● **Enunciado do exercício**:
Por favor, transcreva do texto sobre o tráfico de pessoas tudo o que vai de "O Concílio Vaticano" até "à Igreja inteira.", sem nenhuma alteração.

● **Texto extraído**:

^^^^

CF: tráfico de pessoas, chaga social!

Palavra de Dom Moacyr Grechi – Arcebispo Emérito de Porto Velho
Matéria 404 - Edição de Domingo – 26/01/2014


O Concílio Vaticano II apresentou a conversão eclesial como a abertura a uma reforma permanente de si mesma por fidelidade a Jesus Cristo; Paulo VI convidou a alargar o apelo à renovação de modo que ressalte, com força, que não se dirige apenas aos indivíduos, mas à Igreja inteira.

O papa Francisco, através da Exortação “Evangelii Gaudium”, reafirma que “sem vida nova e espírito evangélico autêntico, sem fidelidade da Igreja à própria vocação, toda e qualquer nova estrutura se corrompe em pouco tempo”. Faz um apelo para que “com obras e gestos”, sejamos “comunidade missionária” que encurta as distâncias e assume a vida humana, tocando a carne sofredora de Cristo no povo, avançando no caminho da conversão pastoral e opção missionária capaz de transformar tudo, para que os costumes, os estilos, os horários, a linguagem e toda a estrutura eclesial se tornem um canal proporcionado mais à evangelização do mundo atual que à autopreservação (EG 24-27).

^^^^

● **Material extraído**:
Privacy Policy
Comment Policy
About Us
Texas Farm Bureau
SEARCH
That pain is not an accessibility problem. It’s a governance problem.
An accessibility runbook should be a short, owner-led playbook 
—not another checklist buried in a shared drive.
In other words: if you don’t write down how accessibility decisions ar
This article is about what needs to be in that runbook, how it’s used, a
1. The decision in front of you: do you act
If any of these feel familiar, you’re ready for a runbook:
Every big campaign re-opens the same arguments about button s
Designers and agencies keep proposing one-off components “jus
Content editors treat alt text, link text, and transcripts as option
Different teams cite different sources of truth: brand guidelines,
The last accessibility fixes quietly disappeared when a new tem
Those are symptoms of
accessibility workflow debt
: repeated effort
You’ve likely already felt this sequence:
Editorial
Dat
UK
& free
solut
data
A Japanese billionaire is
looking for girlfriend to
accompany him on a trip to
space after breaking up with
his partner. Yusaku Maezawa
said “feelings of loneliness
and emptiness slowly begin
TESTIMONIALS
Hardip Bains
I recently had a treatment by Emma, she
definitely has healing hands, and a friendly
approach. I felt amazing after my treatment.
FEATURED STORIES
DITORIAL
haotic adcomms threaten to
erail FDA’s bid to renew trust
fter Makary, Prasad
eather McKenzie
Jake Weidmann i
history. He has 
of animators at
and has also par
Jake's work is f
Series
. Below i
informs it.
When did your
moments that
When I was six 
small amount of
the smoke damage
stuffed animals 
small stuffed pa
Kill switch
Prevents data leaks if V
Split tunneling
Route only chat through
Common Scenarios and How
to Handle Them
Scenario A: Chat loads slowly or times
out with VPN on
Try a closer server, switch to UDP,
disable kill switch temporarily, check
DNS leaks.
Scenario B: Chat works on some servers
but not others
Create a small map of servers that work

^^^^

● **Resposta da tarefa**:
O Concílio Vaticano II apresentou a conversão eclesial como a abertura a uma reforma permanente de si mesma por fidelidade a Jesus Cristo; Paulo VI convidou a alargar o apelo à renovação de modo que ressalte, com força, que não se dirige apenas aos indivíduos, mas à Igreja inteira.